The Week 1 Deliverable
| What | Approved BRD + PRD on your chosen sample-project (the LMS is the worked demo) |
| Quality bar | The BRD and PRD checklists in Part 5. The completed reference artifacts in source-docs/demo-output/ are the reference depth. |
| Verification | Self-check → peer review (mid-week) → gate review (Friday) |
| Sign-off form | Create docs/reviews/week1-friday-signoff.md in your project from the gate sign-off template; fill it in at the gate |
| Gate | Requirements Sign-Off. Pass = every checklist item passes, BRD ↔ PRD traceability clean, all reviewer sign-offs collected |
| Unlocks | Week 2 Architecture + Dev Tasks work |
Self-Check
- I can name the four principles and explain why each matters.
- I can list the six phases in order and name the gate at the end of each.
- I know which artifact my role owns at each phase — and which I review.
- I can trace any feature in the reference chain (source-docs/demo-output/) from BRD to deployed code without gaps.
- I understand gates are real handoffs — passing one means the next phase can start.
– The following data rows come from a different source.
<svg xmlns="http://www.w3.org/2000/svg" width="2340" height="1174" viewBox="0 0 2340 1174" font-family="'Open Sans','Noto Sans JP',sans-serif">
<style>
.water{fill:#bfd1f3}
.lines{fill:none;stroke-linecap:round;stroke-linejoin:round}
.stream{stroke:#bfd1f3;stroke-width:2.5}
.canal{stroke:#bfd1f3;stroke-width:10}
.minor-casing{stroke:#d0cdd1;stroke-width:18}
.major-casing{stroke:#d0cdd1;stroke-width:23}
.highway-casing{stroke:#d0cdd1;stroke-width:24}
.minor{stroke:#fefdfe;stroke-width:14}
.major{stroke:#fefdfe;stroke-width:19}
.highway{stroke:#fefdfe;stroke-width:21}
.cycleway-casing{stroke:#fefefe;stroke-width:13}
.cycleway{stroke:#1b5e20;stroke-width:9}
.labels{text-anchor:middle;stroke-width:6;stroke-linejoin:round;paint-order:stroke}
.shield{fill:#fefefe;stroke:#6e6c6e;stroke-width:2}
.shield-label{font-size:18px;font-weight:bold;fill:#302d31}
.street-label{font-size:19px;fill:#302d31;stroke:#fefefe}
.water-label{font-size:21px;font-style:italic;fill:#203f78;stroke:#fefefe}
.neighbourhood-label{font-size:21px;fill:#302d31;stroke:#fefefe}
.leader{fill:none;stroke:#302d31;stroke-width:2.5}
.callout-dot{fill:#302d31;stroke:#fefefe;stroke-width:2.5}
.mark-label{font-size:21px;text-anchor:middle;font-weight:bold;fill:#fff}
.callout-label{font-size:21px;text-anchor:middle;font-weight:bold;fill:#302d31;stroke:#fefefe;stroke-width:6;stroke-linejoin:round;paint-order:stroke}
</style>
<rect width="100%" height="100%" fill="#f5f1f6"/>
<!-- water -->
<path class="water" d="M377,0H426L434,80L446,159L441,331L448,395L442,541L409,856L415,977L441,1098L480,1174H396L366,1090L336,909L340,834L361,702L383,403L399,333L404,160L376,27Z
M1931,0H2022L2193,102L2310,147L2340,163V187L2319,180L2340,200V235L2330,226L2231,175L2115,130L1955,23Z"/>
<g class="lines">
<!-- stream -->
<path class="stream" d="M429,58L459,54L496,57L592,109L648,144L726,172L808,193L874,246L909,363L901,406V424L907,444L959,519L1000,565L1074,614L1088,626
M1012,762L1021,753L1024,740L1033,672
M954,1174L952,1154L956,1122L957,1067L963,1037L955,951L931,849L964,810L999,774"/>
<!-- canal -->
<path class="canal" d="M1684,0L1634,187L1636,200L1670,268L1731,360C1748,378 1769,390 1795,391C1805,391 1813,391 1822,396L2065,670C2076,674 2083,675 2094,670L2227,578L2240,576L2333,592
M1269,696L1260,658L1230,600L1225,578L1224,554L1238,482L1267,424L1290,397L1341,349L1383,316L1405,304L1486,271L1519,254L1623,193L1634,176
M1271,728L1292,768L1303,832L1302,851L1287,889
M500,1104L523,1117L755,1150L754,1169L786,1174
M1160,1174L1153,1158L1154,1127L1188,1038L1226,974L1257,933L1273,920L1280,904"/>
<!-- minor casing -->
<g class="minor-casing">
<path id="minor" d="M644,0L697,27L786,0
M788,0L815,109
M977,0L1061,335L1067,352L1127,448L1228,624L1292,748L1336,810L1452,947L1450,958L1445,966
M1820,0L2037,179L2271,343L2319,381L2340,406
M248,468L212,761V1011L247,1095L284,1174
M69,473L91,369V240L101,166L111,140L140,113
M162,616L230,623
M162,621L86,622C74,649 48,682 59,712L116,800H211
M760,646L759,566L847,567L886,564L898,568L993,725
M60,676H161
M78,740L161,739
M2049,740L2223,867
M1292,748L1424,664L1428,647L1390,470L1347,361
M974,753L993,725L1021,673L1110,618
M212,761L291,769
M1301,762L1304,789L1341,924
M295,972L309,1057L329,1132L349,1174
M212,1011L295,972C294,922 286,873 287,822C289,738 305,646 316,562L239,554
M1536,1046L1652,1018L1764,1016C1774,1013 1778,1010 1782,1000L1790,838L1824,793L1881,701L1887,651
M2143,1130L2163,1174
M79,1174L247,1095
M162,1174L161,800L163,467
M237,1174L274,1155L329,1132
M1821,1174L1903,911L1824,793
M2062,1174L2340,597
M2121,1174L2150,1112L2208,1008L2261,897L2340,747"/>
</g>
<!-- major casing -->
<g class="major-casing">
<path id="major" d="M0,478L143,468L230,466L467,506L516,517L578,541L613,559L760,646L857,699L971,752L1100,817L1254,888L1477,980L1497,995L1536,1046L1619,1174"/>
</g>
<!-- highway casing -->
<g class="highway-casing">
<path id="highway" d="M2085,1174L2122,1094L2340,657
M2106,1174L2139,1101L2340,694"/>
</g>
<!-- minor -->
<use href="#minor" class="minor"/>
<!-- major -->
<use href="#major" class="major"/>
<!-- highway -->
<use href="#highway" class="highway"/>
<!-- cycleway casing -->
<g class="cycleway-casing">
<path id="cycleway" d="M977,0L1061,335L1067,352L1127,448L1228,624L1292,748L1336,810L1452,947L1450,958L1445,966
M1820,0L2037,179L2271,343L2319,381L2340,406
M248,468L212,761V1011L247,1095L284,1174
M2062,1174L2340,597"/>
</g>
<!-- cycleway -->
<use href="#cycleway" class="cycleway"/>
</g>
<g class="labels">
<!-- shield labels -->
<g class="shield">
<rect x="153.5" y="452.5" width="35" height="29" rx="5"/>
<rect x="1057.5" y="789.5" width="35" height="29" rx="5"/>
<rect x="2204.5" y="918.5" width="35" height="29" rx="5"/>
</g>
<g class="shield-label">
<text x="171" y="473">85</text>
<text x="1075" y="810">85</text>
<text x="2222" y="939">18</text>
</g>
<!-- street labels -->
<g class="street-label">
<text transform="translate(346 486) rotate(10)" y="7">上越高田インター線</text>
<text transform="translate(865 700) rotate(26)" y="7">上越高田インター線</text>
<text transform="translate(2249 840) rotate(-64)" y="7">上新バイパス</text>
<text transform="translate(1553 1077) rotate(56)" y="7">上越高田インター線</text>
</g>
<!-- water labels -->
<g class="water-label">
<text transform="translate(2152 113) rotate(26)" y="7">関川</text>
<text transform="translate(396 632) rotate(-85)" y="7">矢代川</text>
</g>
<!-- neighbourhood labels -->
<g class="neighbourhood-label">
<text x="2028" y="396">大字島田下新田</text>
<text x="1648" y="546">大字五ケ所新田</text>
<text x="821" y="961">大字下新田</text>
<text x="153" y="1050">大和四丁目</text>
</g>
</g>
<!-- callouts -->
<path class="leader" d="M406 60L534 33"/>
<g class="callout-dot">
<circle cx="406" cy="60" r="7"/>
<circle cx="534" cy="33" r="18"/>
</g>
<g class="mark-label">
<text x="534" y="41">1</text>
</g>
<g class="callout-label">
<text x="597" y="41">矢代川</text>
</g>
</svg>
- I know the verification ladder (self-check → peer review → gate review) and what each layer is for.
- I can run the BRD and PRD quality checklists and land on a verdict.
- I know how the Week 1 traceability check (BRD ↔ PRD) is run and where the sign-off form lives.
- I can load minimum-viable context without over-stuffing, and I know when to start a fresh session.
- I’ve identified my Week 1 deliverable and know what good looks like.